● To-do item
Please count the lines in the data below that contain the word "Sample" and give only that number.

[[ Input data open ]]

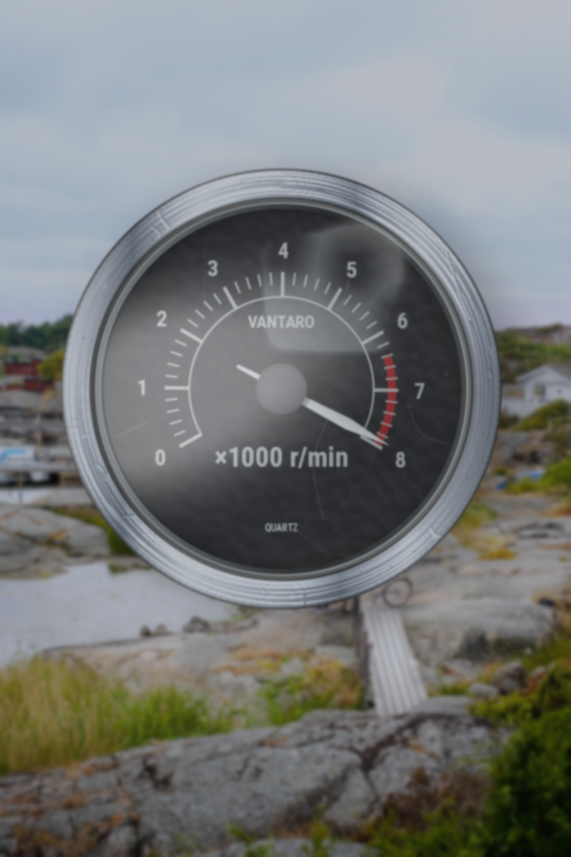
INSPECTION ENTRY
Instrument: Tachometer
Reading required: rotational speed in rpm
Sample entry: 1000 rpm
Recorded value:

[[ Input data closed ]]
[[ Input data open ]]

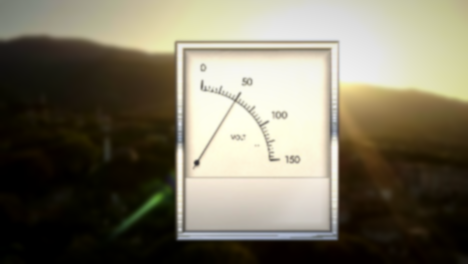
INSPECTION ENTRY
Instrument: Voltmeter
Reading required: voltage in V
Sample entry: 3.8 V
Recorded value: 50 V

[[ Input data closed ]]

● Exercise output
2